Greenplum Database R Client

A newer version of this documentation is available. Use the version menu above to view the most up-to-date release of the Greenplum 6.x documentation.

Greenplum Database R Client

About Greenplum R

The Greenplum R Client (GreenplumR) is an interactive in-database data analytics tool for Greenplum Database. The client provides an R interface to tables and views, and requires no SQL knowledge to operate on these database objects.

You can use GreenplumR with the Greenplum PL/R procedural language to run an R function on data stored in Greenplum Database. GreenplumR parses the R function and creates a user-defined function (UDF) for execution in Greenplum. Greenplum runs the UDF in parallel on the segment hosts.

You can similarly use GreenplumR with Greenplum PL/Container 3 (Beta), to run an R function against Greenplum data in a high-performance R sandbox runtime environment.

No analytic data is loaded into R when you use GreenplumR, a key requirement when dealing with large data sets.

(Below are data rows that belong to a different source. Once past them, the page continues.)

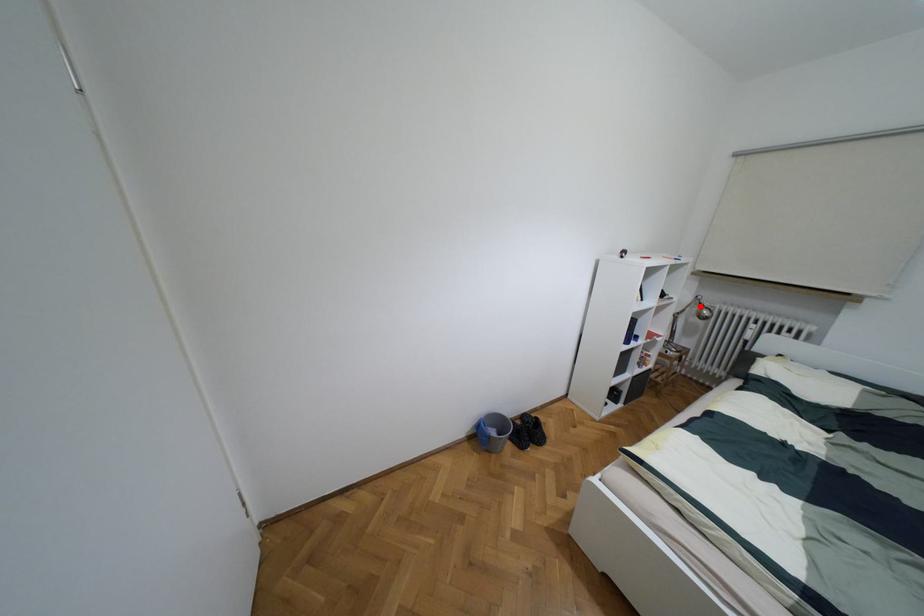
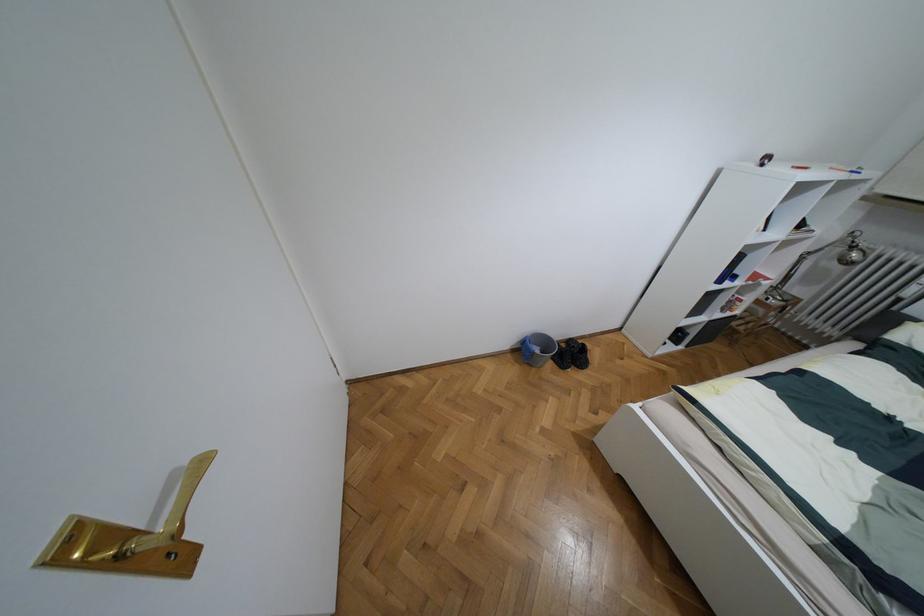
Find the pixel in the second image that matches the highlighted location in the first image.

(852, 246)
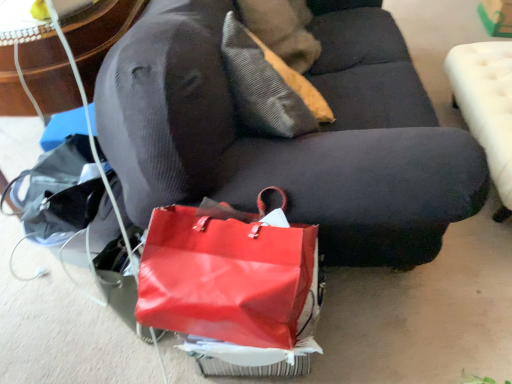
Describe the element at coordinates (487, 107) in the screenshot. I see `white tufted ottoman at right` at that location.

The width and height of the screenshot is (512, 384). Identify the location of textured beige pillow at upper center. (268, 87).

Locate an element on the screen. This screenshot has height=384, width=512. velvet dark gray couch at center is located at coordinates (290, 139).

The width and height of the screenshot is (512, 384). In order to click on pillow above the white tufted ottoman at right (from a real-world perspective) in this screenshot , I will do `click(268, 87)`.

Is white tufted ottoman at right far away from textured beige pillow at upper center?

No, white tufted ottoman at right is not far away from textured beige pillow at upper center.

Is white tufted ottoman at right facing away from textured beige pillow at upper center?

No, textured beige pillow at upper center is not at the back of white tufted ottoman at right.

From the image's perspective, is white tufted ottoman at right located above textured beige pillow at upper center?

No, from the image's perspective, white tufted ottoman at right is not over textured beige pillow at upper center.

From their relative heights in the image, would you say shiny red handbag at lower center is taller or shorter than white tufted ottoman at right?

shiny red handbag at lower center is shorter than white tufted ottoman at right.

Is white tufted ottoman at right at the back of shiny red handbag at lower center?

shiny red handbag at lower center is not turned away from white tufted ottoman at right.

Considering the positions of points (263, 279) and (507, 125), is point (263, 279) farther from camera compared to point (507, 125)?

No, (263, 279) is in front of (507, 125).

The image size is (512, 384). I want to click on furniture below the shiny red handbag at lower center (from a real-world perspective), so click(x=487, y=107).

Is velvet dark gray couch at center located within shiny red handbag at lower center?

No, velvet dark gray couch at center is located outside of shiny red handbag at lower center.

Is shiny red handbag at lower center taller than velvet dark gray couch at center?

No, shiny red handbag at lower center is not taller than velvet dark gray couch at center.

The image size is (512, 384). Find the location of `studio couch on the right of the shiny red handbag at lower center`. studio couch on the right of the shiny red handbag at lower center is located at coordinates (290, 139).

Would you say velvet dark gray couch at center is inside or outside textured beige pillow at upper center?

velvet dark gray couch at center is outside textured beige pillow at upper center.

Which is closer, [291,154] or [250,46]?

The point [291,154] is more forward.

The height and width of the screenshot is (384, 512). Identify the location of pillow lying behind the velvet dark gray couch at center. (268, 87).

Is velvet dark gray couch at center further to camera compared to textured beige pillow at upper center?

No, it is not.

Measure the distance between textured beige pillow at upper center and velvet dark gray couch at center.

textured beige pillow at upper center is 8.64 inches from velvet dark gray couch at center.

Would you consider textured beige pillow at upper center to be distant from velvet dark gray couch at center?

No.

Would you say textured beige pillow at upper center is inside or outside velvet dark gray couch at center?

textured beige pillow at upper center is enclosed within velvet dark gray couch at center.

The image size is (512, 384). What are the coordinates of `pillow behind the shiny red handbag at lower center` in the screenshot? It's located at (268, 87).

Between shiny red handbag at lower center and textured beige pillow at upper center, which one is positioned behind?

textured beige pillow at upper center is further away from the camera.

Is textured beige pillow at upper center located within shiny red handbag at lower center?

No.

Considering the relative sizes of shiny red handbag at lower center and textured beige pillow at upper center in the image provided, is shiny red handbag at lower center taller than textured beige pillow at upper center?

No.

Is velvet dark gray couch at center located outside shiny red handbag at lower center?

Indeed, velvet dark gray couch at center is completely outside shiny red handbag at lower center.

From the image's perspective, between velvet dark gray couch at center and shiny red handbag at lower center, who is located below?

shiny red handbag at lower center appears lower in the image.

Between velvet dark gray couch at center and shiny red handbag at lower center, which one has larger width?

Wider between the two is velvet dark gray couch at center.

How much distance is there between velvet dark gray couch at center and shiny red handbag at lower center?

velvet dark gray couch at center is 13.88 inches from shiny red handbag at lower center.

You are a GUI agent. You are given a task and a screenshot of the screen. Output one action in this format:
    pyautogui.click(x=<x>, y=<y>)
    Task: Click on the furniture that appears below the textured beige pillow at upper center (from the image's perspective)
    Image resolution: width=512 pixels, height=384 pixels.
    Given the screenshot: What is the action you would take?
    pyautogui.click(x=487, y=107)

Where is `furniture that is on the right side of shiny red handbag at lower center`? The height and width of the screenshot is (384, 512). furniture that is on the right side of shiny red handbag at lower center is located at coordinates (487, 107).

Which object lies further to the anchor point velvet dark gray couch at center, shiny red handbag at lower center or white tufted ottoman at right?

white tufted ottoman at right lies further to velvet dark gray couch at center than the other object.

Estimate the real-world distances between objects in this image. Which object is further from shiny red handbag at lower center, velvet dark gray couch at center or white tufted ottoman at right?

white tufted ottoman at right is further to shiny red handbag at lower center.

Looking at the image, which one is located further to textured beige pillow at upper center, shiny red handbag at lower center or velvet dark gray couch at center?

The object further to textured beige pillow at upper center is shiny red handbag at lower center.

Considering their positions, is textured beige pillow at upper center positioned further to shiny red handbag at lower center than white tufted ottoman at right?

white tufted ottoman at right lies further to shiny red handbag at lower center than the other object.

From the image, which object appears to be farther from white tufted ottoman at right, shiny red handbag at lower center or velvet dark gray couch at center?

shiny red handbag at lower center.

From the image, which object appears to be nearer to velvet dark gray couch at center, textured beige pillow at upper center or shiny red handbag at lower center?

Based on the image, textured beige pillow at upper center appears to be nearer to velvet dark gray couch at center.

Considering their positions, is shiny red handbag at lower center positioned closer to textured beige pillow at upper center than white tufted ottoman at right?

shiny red handbag at lower center is closer to textured beige pillow at upper center.

Consider the image. Considering their positions, is textured beige pillow at upper center positioned further to shiny red handbag at lower center than velvet dark gray couch at center?

textured beige pillow at upper center.

Locate an element on the screen. The height and width of the screenshot is (384, 512). pillow between shiny red handbag at lower center and white tufted ottoman at right is located at coordinates tap(268, 87).

Where is `studio couch between textured beige pillow at upper center and shiny red handbag at lower center vertically`? This screenshot has width=512, height=384. studio couch between textured beige pillow at upper center and shiny red handbag at lower center vertically is located at coordinates (290, 139).

Identify the location of studio couch situated between textured beige pillow at upper center and white tufted ottoman at right from left to right. (290, 139).

The width and height of the screenshot is (512, 384). What are the coordinates of `studio couch between shiny red handbag at lower center and white tufted ottoman at right` in the screenshot? It's located at (290, 139).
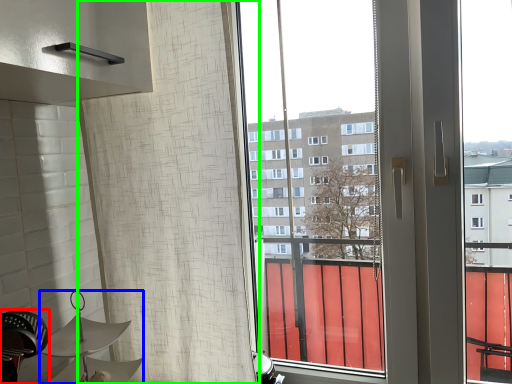
Question: Estimate the real-world distances between objects in this image. Which object is farther from swivel chair (highlighted by a red box), lamp (highlighted by a blue box) or shower curtain (highlighted by a green box)?

Choices:
 (A) lamp
 (B) shower curtain

Answer: (B)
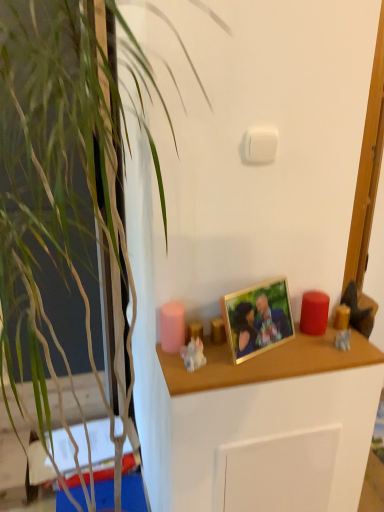
You are a GUI agent. You are given a task and a screenshot of the screen. Output one action in this format:
    pyautogui.click(x=<x>, y=<y>)
    Task: Click on the vacant region to the right of gold metallic picture frame at center
    The width and height of the screenshot is (384, 512).
    Given the screenshot: What is the action you would take?
    pyautogui.click(x=332, y=352)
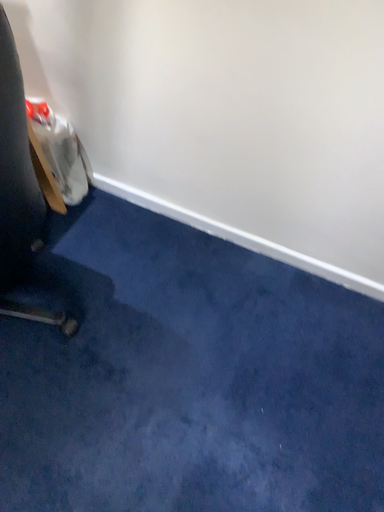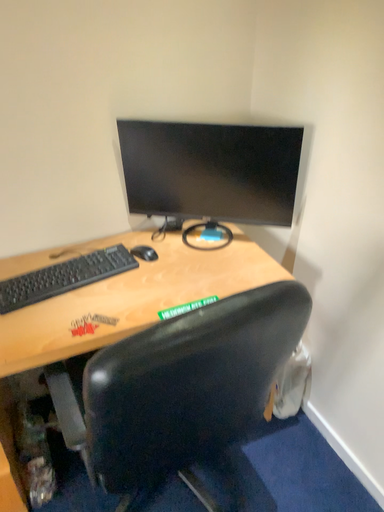
Question: Which way did the camera rotate in the video?

Choices:
 (A) rotated upward
 (B) rotated downward

Answer: (A)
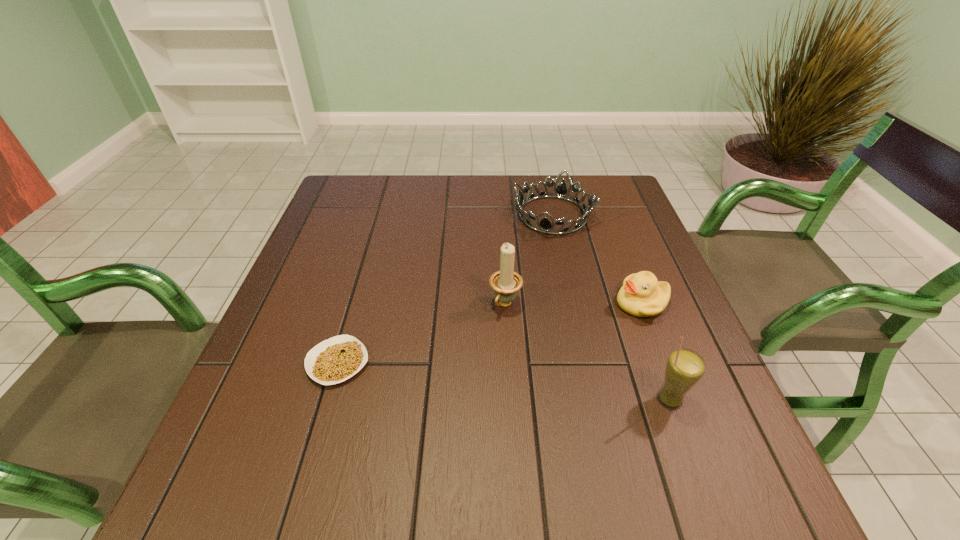
Where is `free spot located 0.240m at the face of the duckling`? The width and height of the screenshot is (960, 540). free spot located 0.240m at the face of the duckling is located at coordinates (534, 356).

Where is `vacant space located on the handle side of the second object from left to right`? vacant space located on the handle side of the second object from left to right is located at coordinates (445, 405).

This screenshot has width=960, height=540. In order to click on free space located 0.330m on the handle side of the second object from left to right in this screenshot , I will do `click(420, 447)`.

Image resolution: width=960 pixels, height=540 pixels. I want to click on vacant space located 0.100m on the handle side of the second object from left to right, so click(479, 350).

Locate an element on the screen. This screenshot has height=540, width=960. vacant area situated 0.060m on the front-facing side of the farthest object is located at coordinates (538, 251).

At what (x,y) coordinates should I click in order to perform the action: click on vacant region located on the front-facing side of the farthest object. Please return your answer as a coordinate pair (x, y). Looking at the image, I should click on (495, 343).

Find the location of a particular element. blank space located 0.160m on the front-facing side of the farthest object is located at coordinates (526, 274).

What are the coordinates of `object that is at the far edge` in the screenshot? It's located at (545, 225).

You are a GUI agent. You are given a task and a screenshot of the screen. Output one action in this format:
    pyautogui.click(x=<x>, y=<y>)
    Task: Click on the object that is at the near edge
    The image size is (960, 540).
    Given the screenshot: What is the action you would take?
    pyautogui.click(x=685, y=367)

Where is `object that is at the left edge`? This screenshot has width=960, height=540. object that is at the left edge is located at coordinates (334, 360).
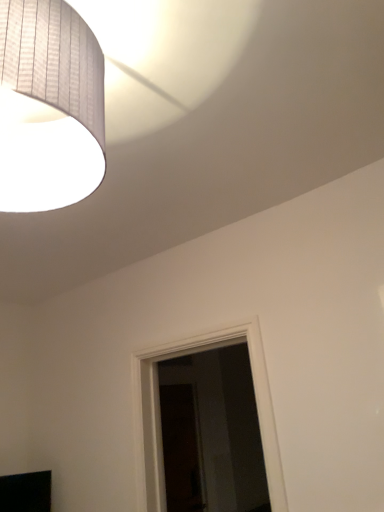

Only the R function and minimal data is transferred between R and Greenplum.

Supported Platforms

GreenplumR supports the following component versions:

Table 1. GreenplumR Supported Component Versions
GreenplumR Version R Version Greenplum Version PL/R Version PL/Container Version
1,1,0, 1.0.0 3.6+ 6.1+ 3.0.2+ 3.0.0 (Beta)

Prerequisites

You can use GreenplumR with Greenplum Database and the PL/R and PL/Container procedural languages. Before you install and run GreenplumR on a client system:

  • Ensure that your Greenplum Database installation is running version 6.1 or newer.
  • Ensure that your client development system has connectivity to the Greenplum Database master host.
  • Ensure that R version 3.6.0 or newer is installed on your client system, and that you set the $R_HOME environment variable appropriately.
  • Determine the procedural language(s) you plan to use with GreenplumR, and ensure that the language(s) is installed and configured in your Greenplum Database cluster. Refer to PL/R Language and PL/Container Language (3.0 Beta) for language installation and configuration instructions.
  • Verify that you have registered the procedural language(s) in each database in which you plan to use GreenplumR to read data from or write data to Greenplum. For example, the following command lists the extensions and languages registered in the database named testdb:
    $ psql -h gpmaster -d testdb -c '\dx'
                                         List of installed extensions
        Name     | Version  |   Schema   |                          Description     
                          
    -------------+----------+------------+----------------------------------------------------------------
     plcontainer | 1.0.0    | public     | GPDB execution sandboxing for Python and R
     plpgsql     | 1.0      | pg_catalog | PL/pgSQL procedural language
     plr         | 8.3.0.16 | public     | load R interpreter and execute R script from within a database
    

    Check for the plr and/or plcontainer extension Name.

Installing the Greenplum R Client

GreenplumR is an R package. You obtain the package from Pivotal Network and install the package within the R console.

  1. Download the package from the Greenplum Procedural Languages filegroup on Pivotal Network. The naming format of the downloaded file is greenplumR‑<version>‑gp6.tar.gz.

    Note the file system location of the downloaded file.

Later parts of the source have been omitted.